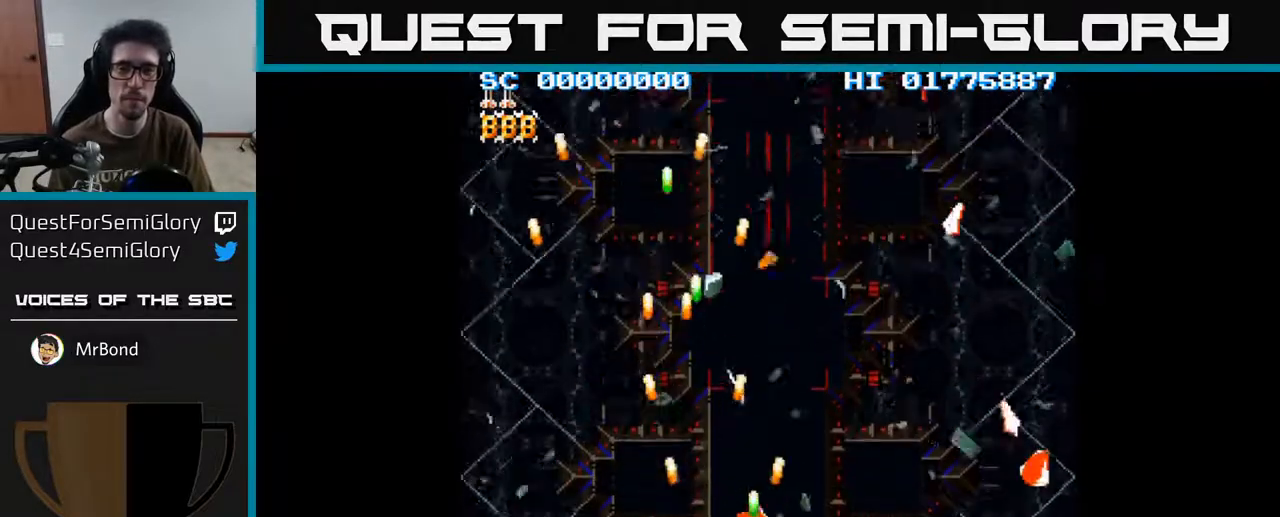
{"buttons": ["A", "DPAD_LEFT"], "left_stick": "center", "right_stick": "center", "events": [[350, "DPAD_RIGHT", "up"], [433, "DPAD_LEFT", "down"]]}
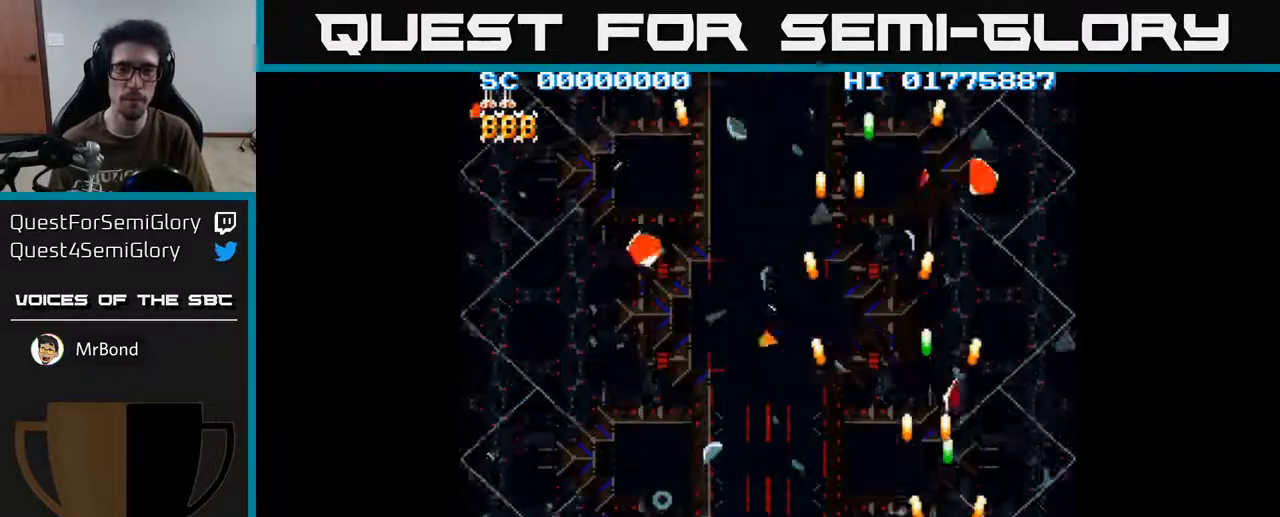
{"buttons": ["A", "DPAD_LEFT"], "left_stick": "center", "right_stick": "center", "events": []}
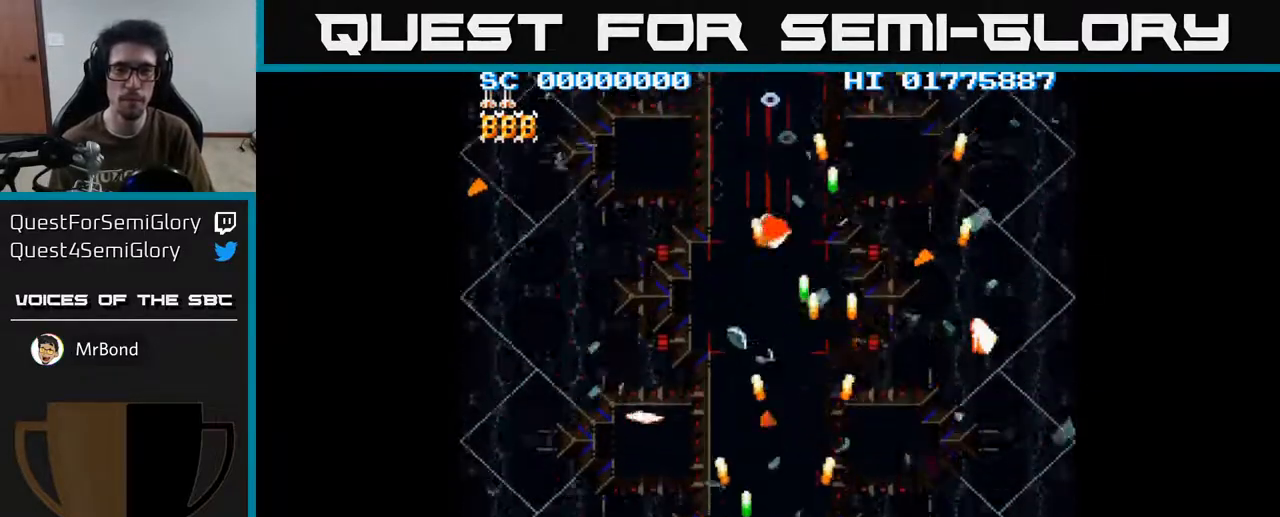
{"buttons": ["A", "DPAD_RIGHT"], "left_stick": "center", "right_stick": "center", "events": [[250, "DPAD_LEFT", "up"], [283, "DPAD_RIGHT", "down"]]}
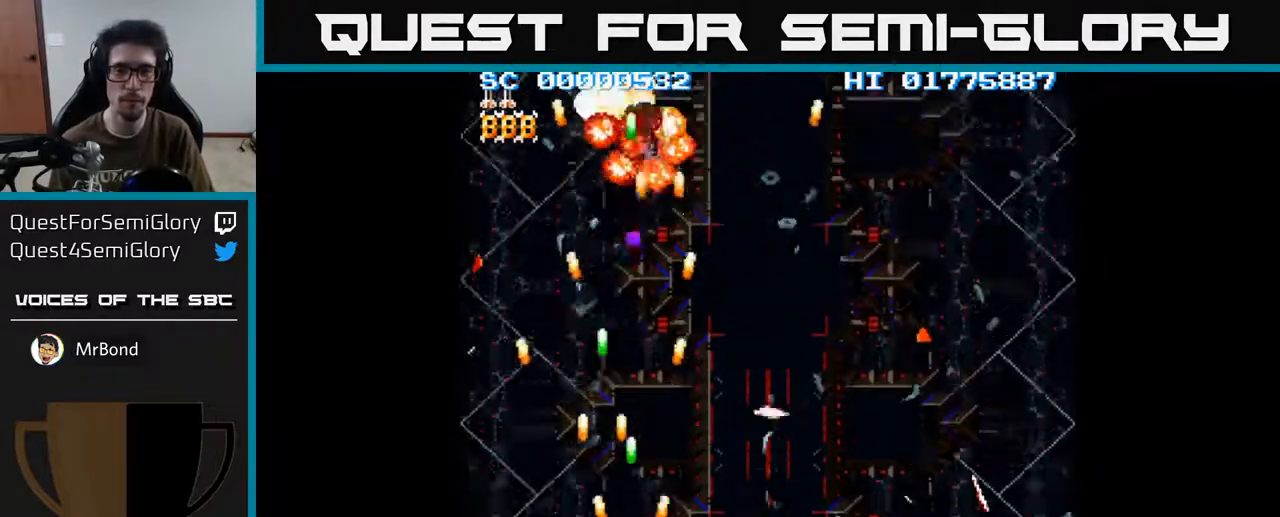
{"buttons": ["A"], "left_stick": "center", "right_stick": "center", "events": [[500, "DPAD_RIGHT", "up"]]}
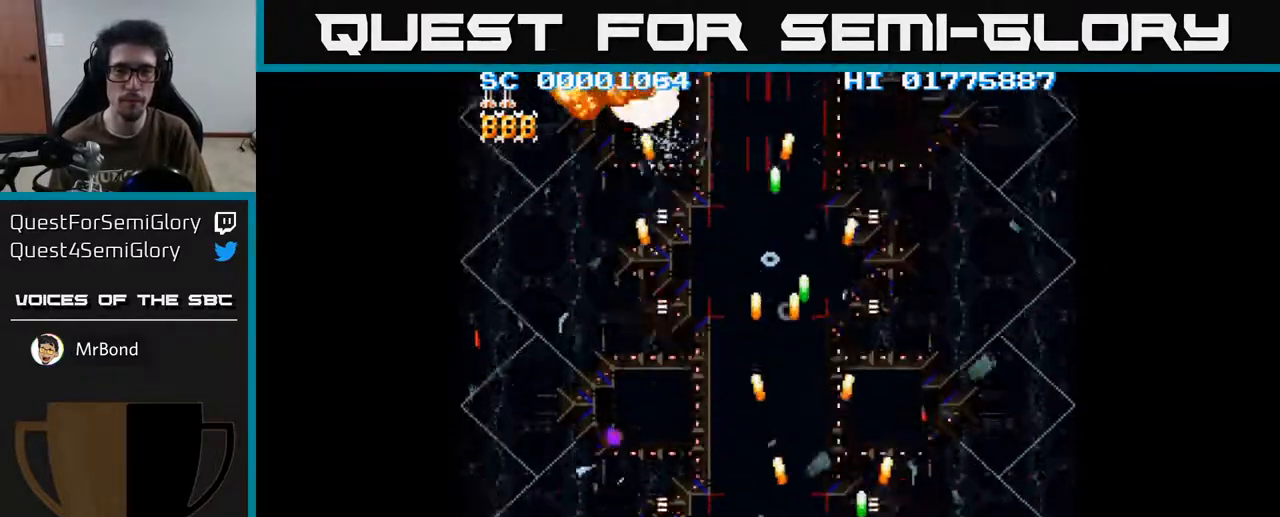
{"buttons": ["A", "DPAD_LEFT"], "left_stick": "center", "right_stick": "center", "events": [[67, "DPAD_LEFT", "down"]]}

• **THE PROBLEM**
Line by line, write out the material exactly, leaving the images out.

• **SOLUTION FOR THIS TASK**
{"buttons": ["A", "DPAD_LEFT"], "left_stick": "center", "right_stick": "center", "events": [[350, "DPAD_RIGHT", "up"], [433, "DPAD_LEFT", "down"]]}
{"buttons": ["A", "DPAD_LEFT"], "left_stick": "center", "right_stick": "center", "events": []}
{"buttons": ["A", "DPAD_RIGHT"], "left_stick": "center", "right_stick": "center", "events": [[250, "DPAD_LEFT", "up"], [283, "DPAD_RIGHT", "down"]]}
{"buttons": ["A"], "left_stick": "center", "right_stick": "center", "events": [[500, "DPAD_RIGHT", "up"]]}
{"buttons": ["A", "DPAD_LEFT"], "left_stick": "center", "right_stick": "center", "events": [[67, "DPAD_LEFT", "down"]]}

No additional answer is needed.